If you're not going to contribute anything, please don't comment.
witcoin.com seems to be down, so probably right time. good luck! :)
Why don't I just make a submission where the first people to upvote my story gets more of the profits while I collect a 10% service fee?
This means that a vote up is very affordable, and it doesn't require attaining reputation on a site to push something you feel is worth while to the top of the stack.
Could you somehow allow for sharing revenue with content creators (where possible)? That way, people might be more incentivized to vote, since it would also be a donation to the creator.
Maybe you allow the submitter to specify the artist's email address, to which coins are sent. It would be an honor system, for sure, but it seems better than nothing.
Edit: in case it's unclear, I know that bitcoins can't be sent to an email address directly, but a link to a wallet can.
Let's say I post a link to Coding Horror. The system accumulates bitcoins as people upvote it, and then Jeff Atwood wants to claim them. He would simply register and a small piece of HTML with an unique value would be generated, which he would copy to that blog post.
The system can now verify the post is his and charge his address.
It's somewhat complicated (although not difficult to actually do), but on the other hand, we're talking about Bitcoin users ;)

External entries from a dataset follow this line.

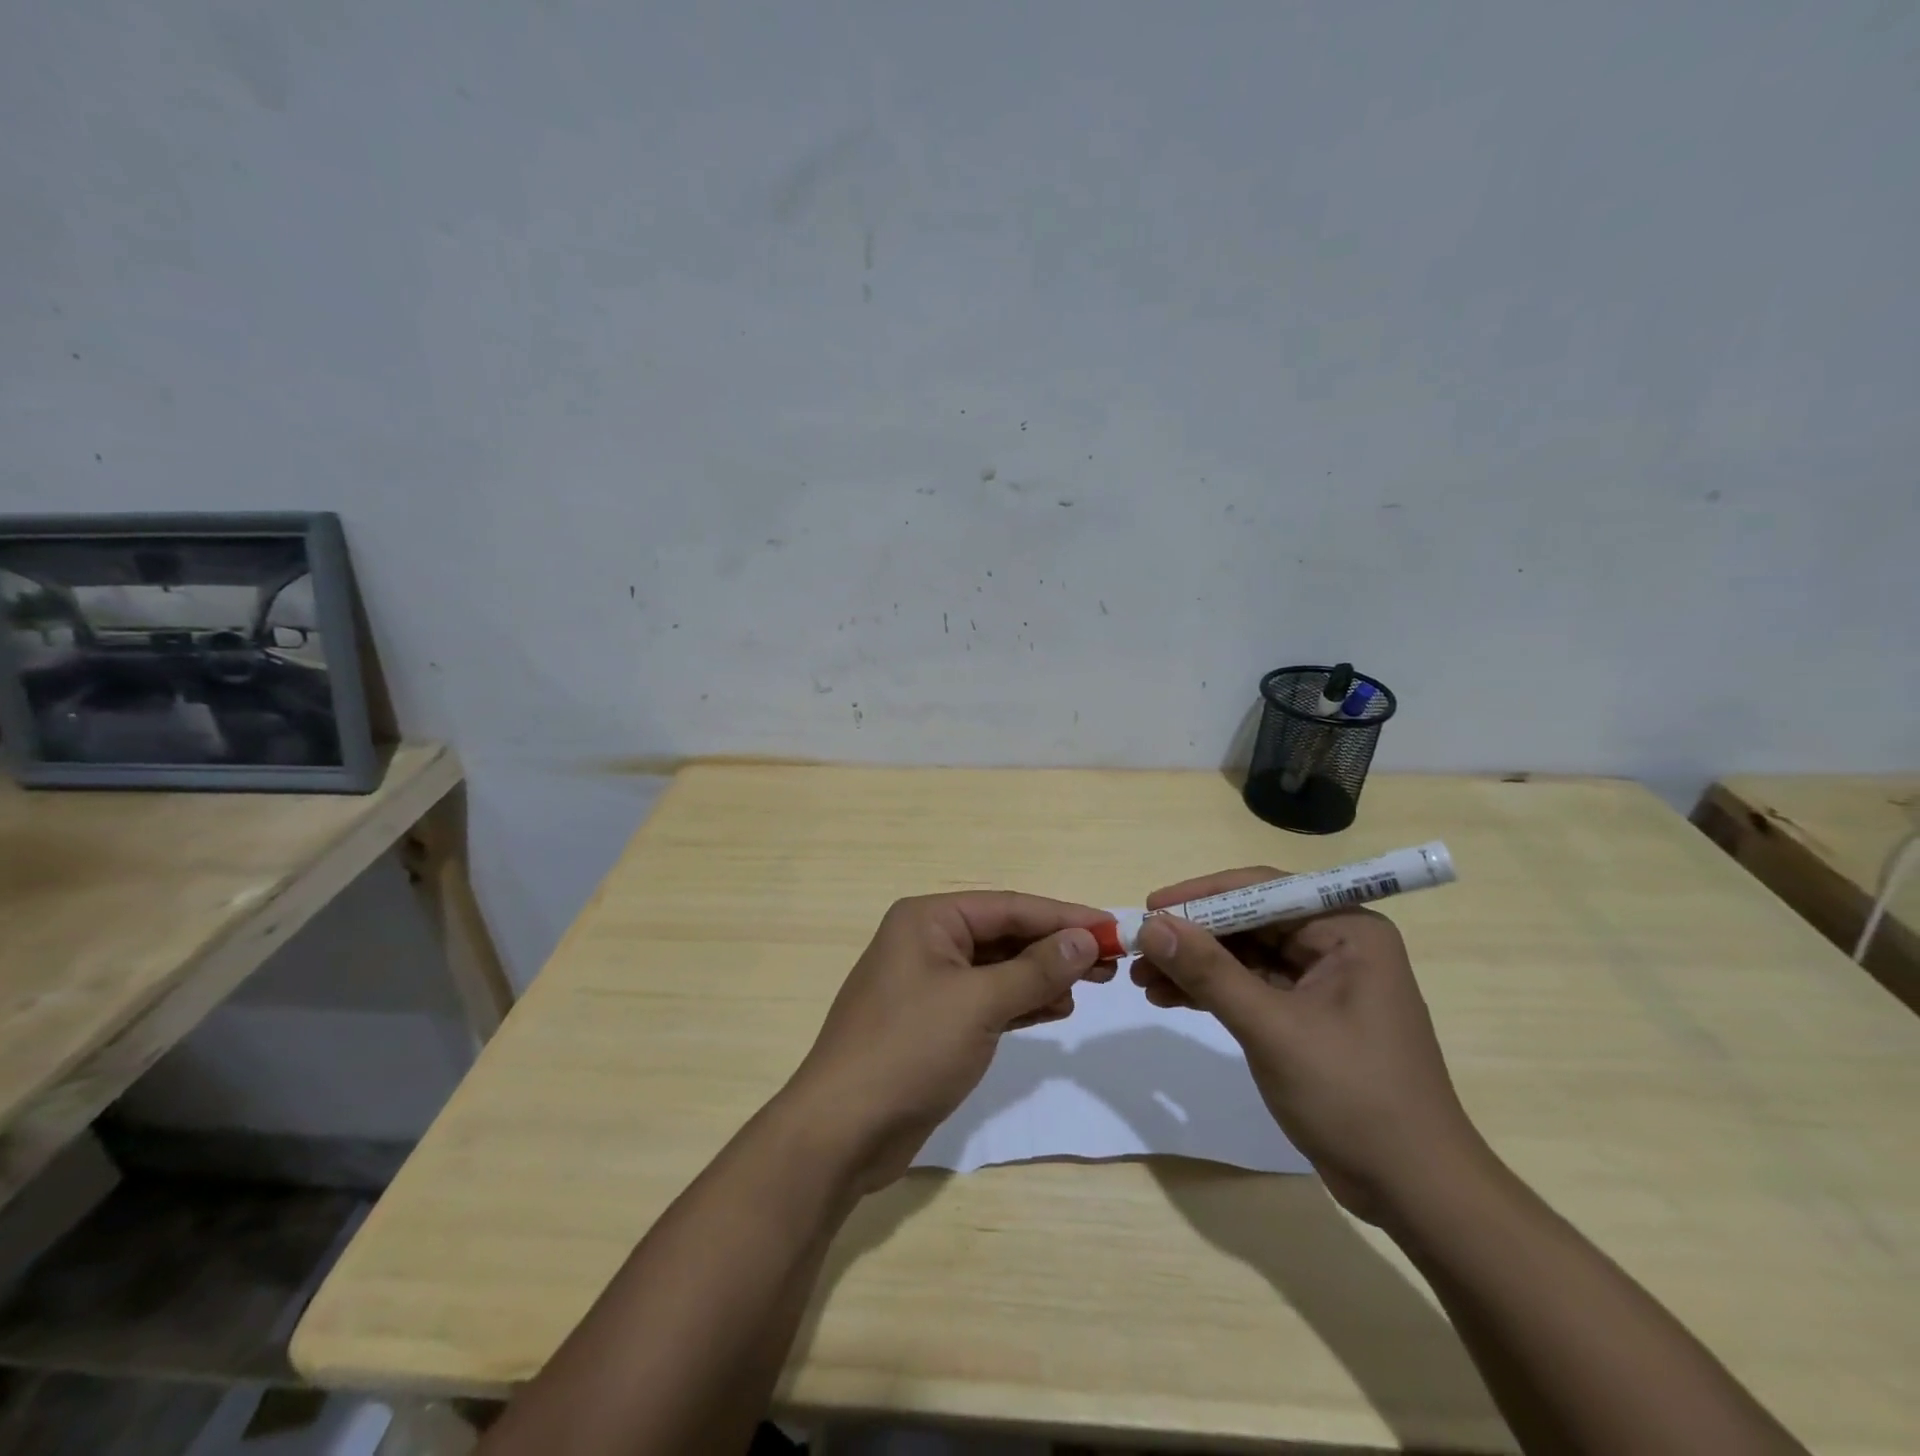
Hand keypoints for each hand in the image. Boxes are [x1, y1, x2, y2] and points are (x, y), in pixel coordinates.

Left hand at [785, 892, 1113, 1190]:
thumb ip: (1035, 969)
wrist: (842, 1130)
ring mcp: (928, 983)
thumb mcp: (979, 1003)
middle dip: (1055, 947)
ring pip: (998, 968)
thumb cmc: (909, 1049)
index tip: (1113, 928)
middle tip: (1110, 962)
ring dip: (1041, 975)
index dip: (1063, 916)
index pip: (1008, 906)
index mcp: (928, 919)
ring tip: (1090, 986)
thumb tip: (1085, 938)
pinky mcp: (933, 1022)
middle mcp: (927, 941)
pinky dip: (1020, 1002)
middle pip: (1004, 935)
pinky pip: (987, 999)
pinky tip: (1055, 1008)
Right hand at [1131, 867, 1490, 1224]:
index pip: (1262, 890)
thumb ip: (1209, 972)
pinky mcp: (1307, 1017)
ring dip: (1194, 966)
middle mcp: (1336, 945)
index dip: (1201, 895)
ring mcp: (1322, 982)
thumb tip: (1150, 926)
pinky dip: (1211, 992)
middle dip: (1192, 937)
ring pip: (1244, 956)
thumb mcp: (1272, 1028)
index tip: (1150, 908)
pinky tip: (1169, 999)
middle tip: (1138, 949)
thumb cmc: (1353, 1096)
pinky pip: (1249, 988)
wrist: (1414, 1191)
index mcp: (1347, 930)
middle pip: (1249, 922)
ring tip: (1142, 980)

I was thinking that if the submitter knows who the creator is, they can include that person's email address (which is usually not too hard to find).
I'd definitely participate if I could see some traction or be allowed to create a "community" on something concrete I'm interested about. I think tags+categories are the way to go.
It isn't a meaningful site until something awful hacks it.
Either way, it is fixed now and you can continue to post.